UAE aviation services company

HADID (Hadid International Services FZE) is a UAE-based global aviation services company established in 1981 by Baha Eddin Hadid. It serves commercial airlines, private aircraft operators, business leaders, heads of state, government agencies, and non-governmental organizations.

HADID is International Air Transport Association's strategic and ground handling partner.

== History ==
HADID was founded in 1981 by Baha Eddin Hadid and opened its first UAE office in 1999 in the Sharjah Airport Freezone. Later, in 2003, the company was headquartered in the Dubai Airport Freezone (DAZFA).

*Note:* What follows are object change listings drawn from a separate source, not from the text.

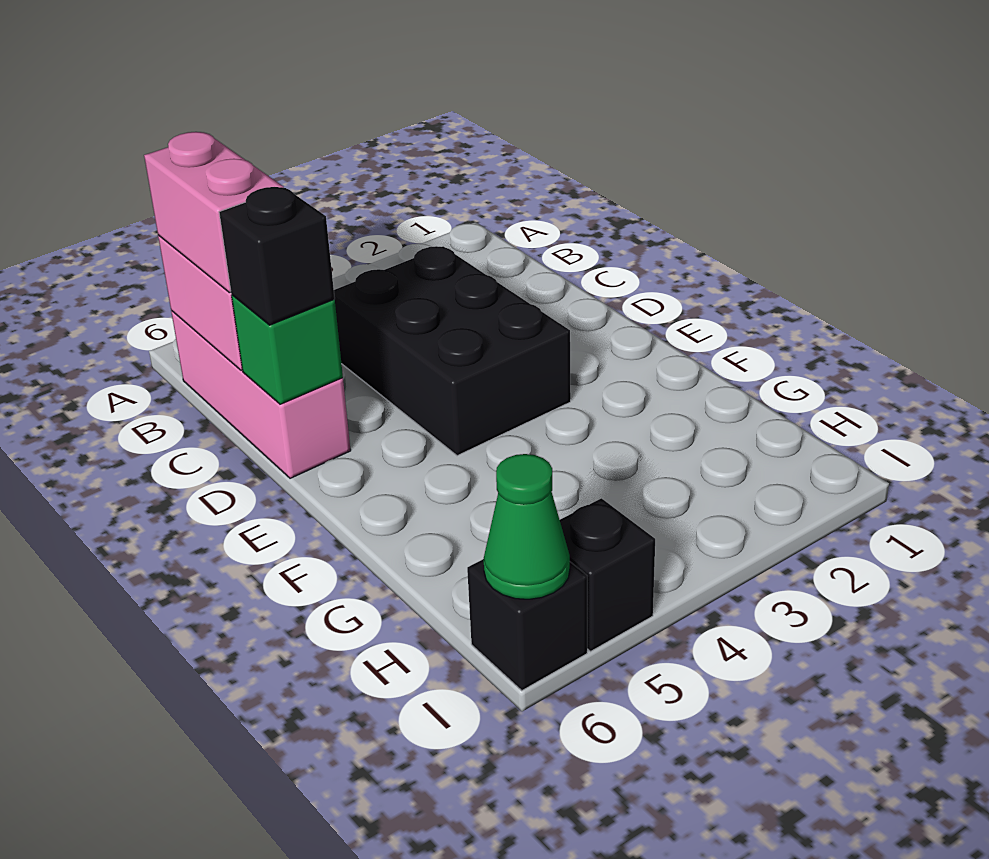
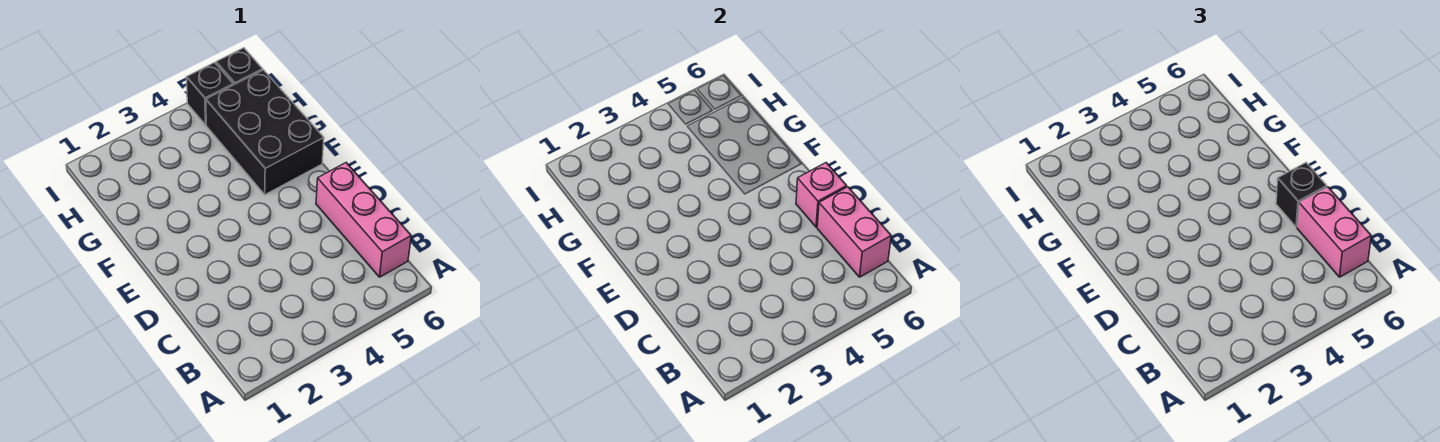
black brick C3:E4 level 1 -> black brick F5:H6 level 1
green brick D6 level 2 -> pink brick D6 level 2
green cone I6 level 2 -> none

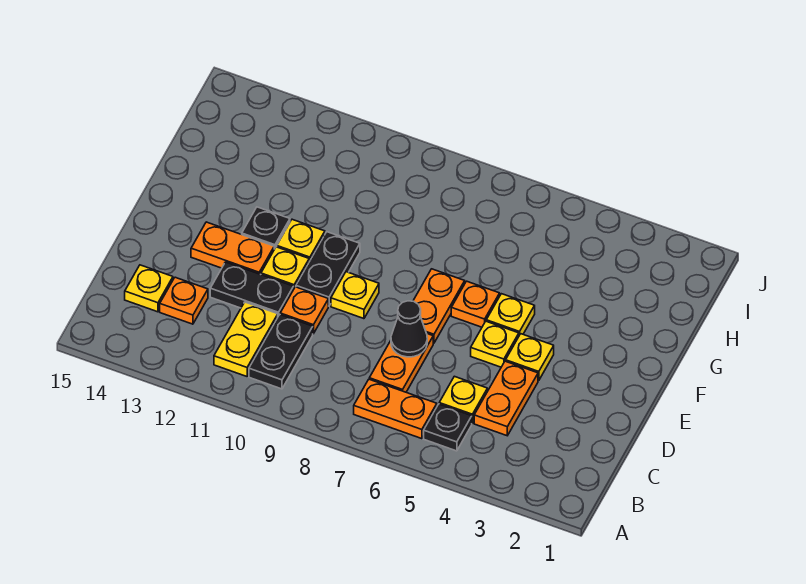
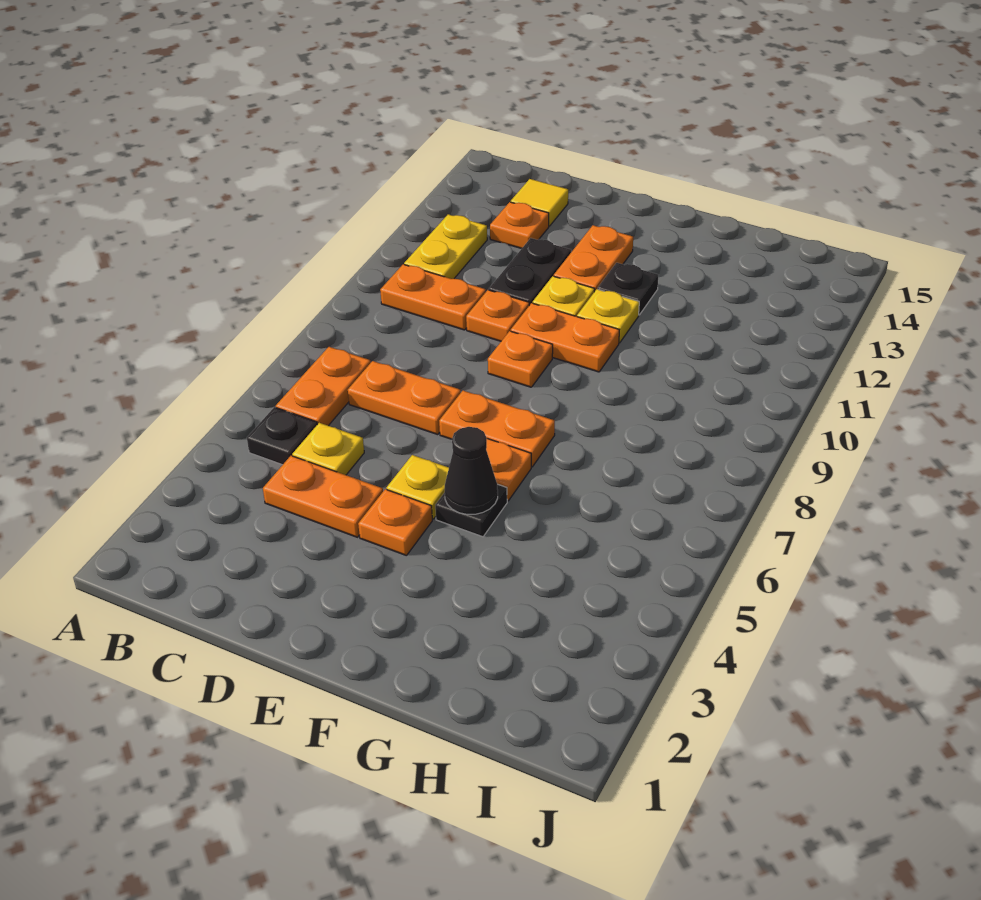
black plate B10:C10 level 1 -> orange plate B10:C10 level 1
yellow plate B11:C11 level 1 -> yellow plate B11:B12 level 1
yellow plate C14 level 1 -> yellow tile C14 level 1
black cone D7 level 2 -> black cone F5 level 2
yellow plate E4 level 1 -> orange plate E4 level 1
yellow plate E9 level 1 -> orange plate E9 level 1
black plate E10:F10 level 1 -> orange plate E10:F10 level 1
yellow plate F5 level 1 -> black plate F5 level 1

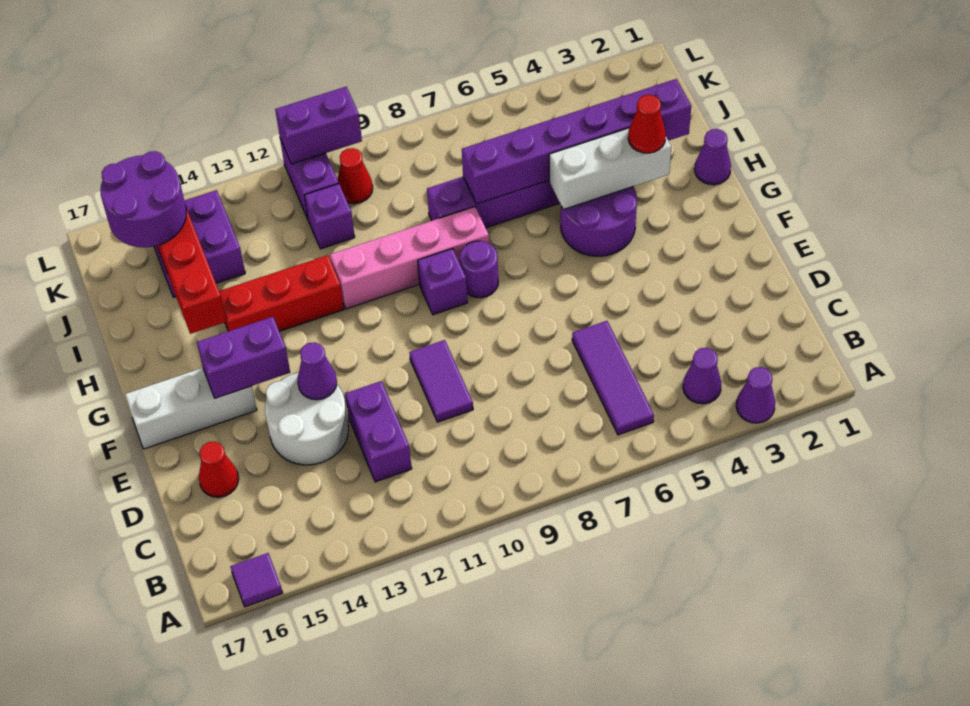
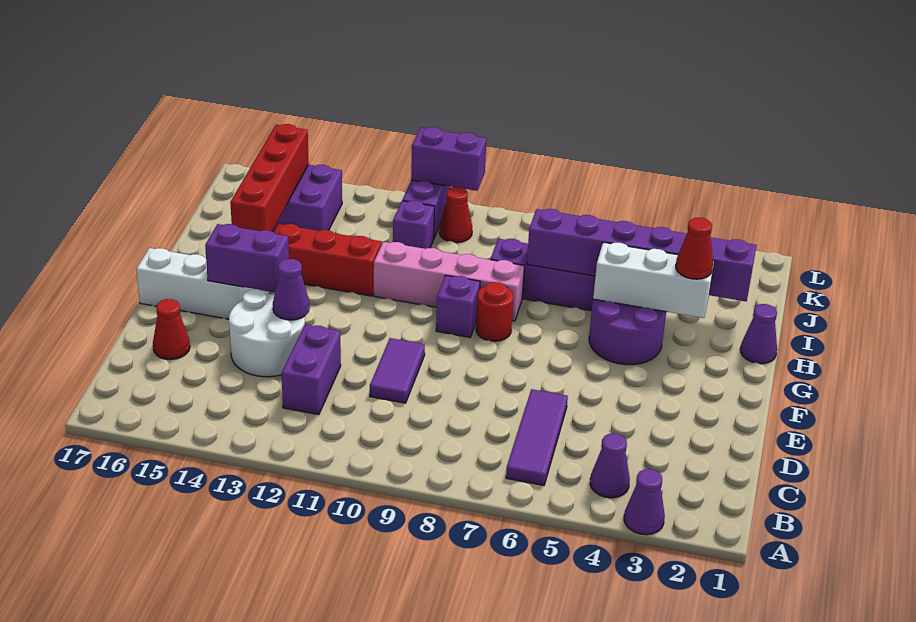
purple tile A16 level 1 -> none
purple round brick G8 level 1 -> red round brick G8 level 1
purple round brick J15:K16 level 3 -> none

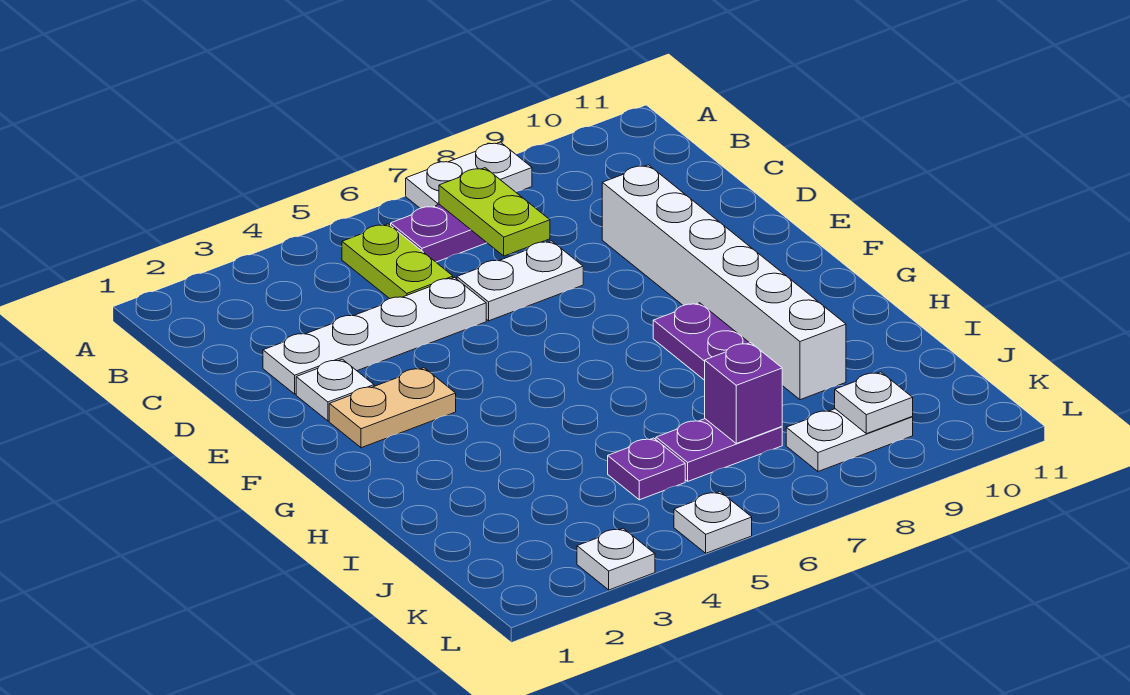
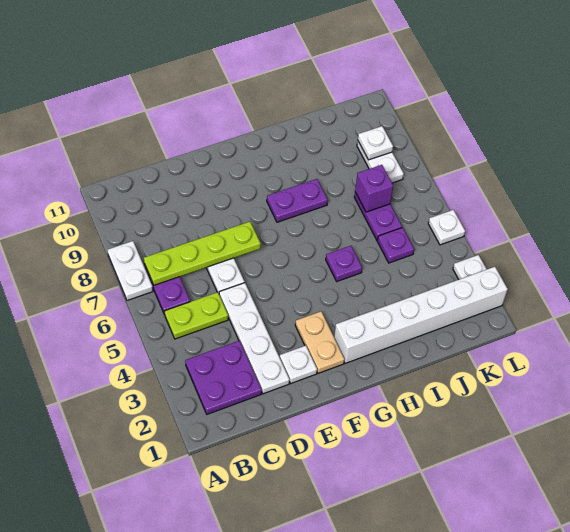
none -> purple plate B2:C3 level 1
lime plate B7:C7 level 2 -> lime plate B7:E7 level 2
white brick D9:I9 level 1 -> white brick G2:L2 level 1
none -> purple plate H5 level 1

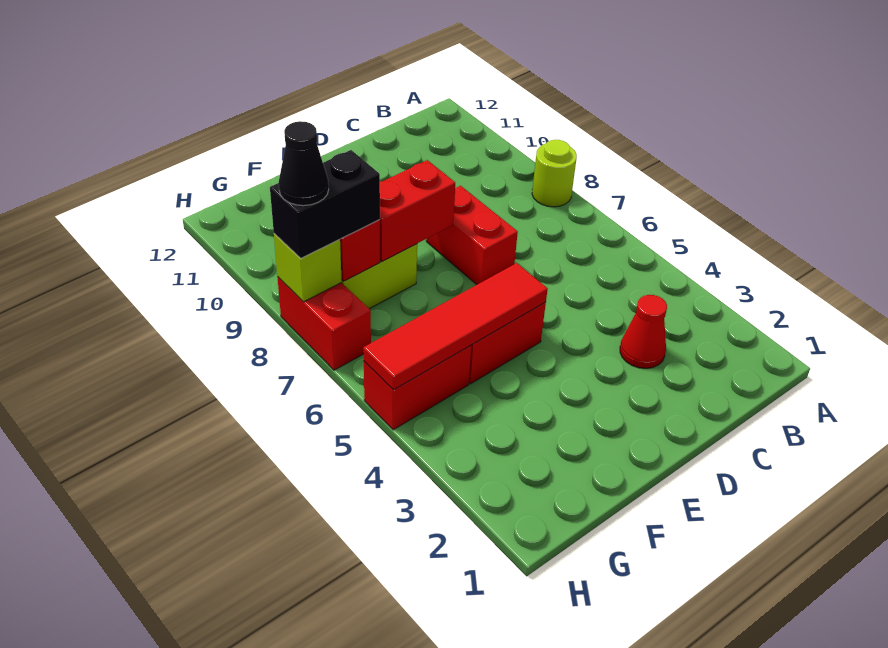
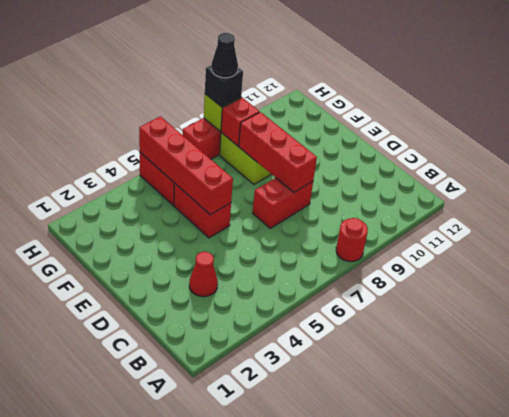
lime round brick A8 level 1 -> red round brick A8 level 1
red tile E5:H5 level 2 -> red brick E5:H5 level 2
red brick E8:F8 level 2 -> red brick D8:F8 level 2
black brick G8:H8 level 3 -> black brick H8 level 3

Initially, HADID focused on serving the Middle East and North Africa (MENA) region, later expanding its services globally.

In 2002, HADID developed an in-house proprietary software system called MASTER, now known as COMPASS, which became the company's flight management system and customer relationship management (CRM) tool, with the capacity to handle flights internationally and was the first of its kind in the industry.

In 2003, the company opened its first headquarters in the DAZFA. It also became a full member of the Middle East Business Aviation Association (MEBAA). The same year, the company signed a strategic partner with International Air Transport Association (IATA).

In 2006, HADID opened offices in the United Kingdom, Europe, the United States, and Africa. The company became a member of the National Business Aviation Association (NBAA). In 2010, it launched its first operations in New Delhi, India, and expanded across Asia.

In 2012, the company opened an office in Niger and became a founding member of the African Business Aviation Association (AfBAA) in 2013. In 2014, the company started operating in the United States, India, Saudi Arabia, and other countries with on-ground support staff, suppliers, and station managers.

In 2018, it partnered with Riviera Airport (LIMG), Albenga, Italy, to operate and manage the FBO (Fixed Base Operator – a terminal for Business Aviation) under the name HADID Riviera. HADID also manages ground support services at the airport. It made an investment totalling 2.5 million euros in the REA as the handling company of Riviera Airport.